BETHESDA, MarylandIn 1998, the National Cancer Institute expanded its role in the investigation of tobacco, with a larger focus on understanding its use and the mechanism of nicotine(Drug information on nicotine) addiction. The new effort, in both intramural and extramural research, has emphasized an interdisciplinary approach that includes experts in such fields as epidemiology, psychology, and working with ethnic minority populations.

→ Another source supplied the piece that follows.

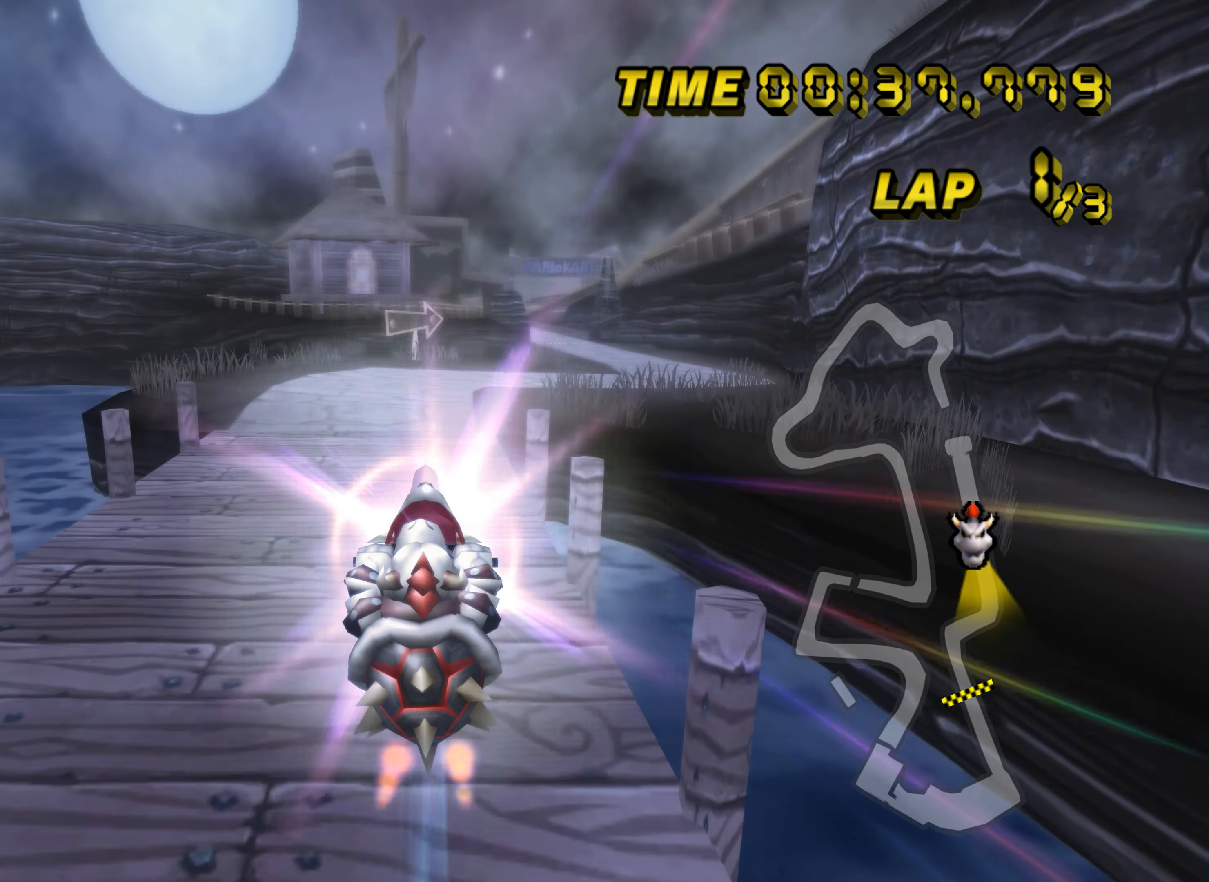
{"buttons": ["A"], "left_stick": "up", "events": []}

ONI Washington bureau chief Patrick Young discussed the NCI program with Robert Croyle, PhD, associate director for behavioral research, Division of Cancer Control and Population Sciences, and Scott Leischow, PhD, chief of the division’s Tobacco Control Research Branch.
ONI: Tobacco has been explored extensively. What questions could possibly be left to answer?
Dr. Croyle: Quite a few. People still smoke, kids are still taking up smoking, and we still have a large industry that is heavily marketing a product that is a major cause of preventable death. We have clearly made progress, but there is much more we need to know about the addiction process and how to more effectively prevent tobacco use and help people quit.
ONI: Why does NCI see an "unprecedented opportunity" to reduce the disease burden of tobacco?
Dr. Croyle: We have seen a great deal of progress in disciplines relevant to studying tobacco use, such as behavioral science, pharmacology, addiction research, genetic susceptibility, and research at the population and community levels. We see an opportunity to bring together several diverse fields to develop a more comprehensive biobehavioral model of tobacco use, which could then inform areas such as drug development for the treatment of nicotine addiction and more effective programs to prevent tobacco use.
Dr. Leischow: What makes this area of research different from other NCI efforts is that we are dealing with a cancer-causing agent that is legal and marketed widely. It is always a challenge for us to move the science forward without it getting slowed down or diverted by political issues or by industry efforts to undermine the credibility of the science.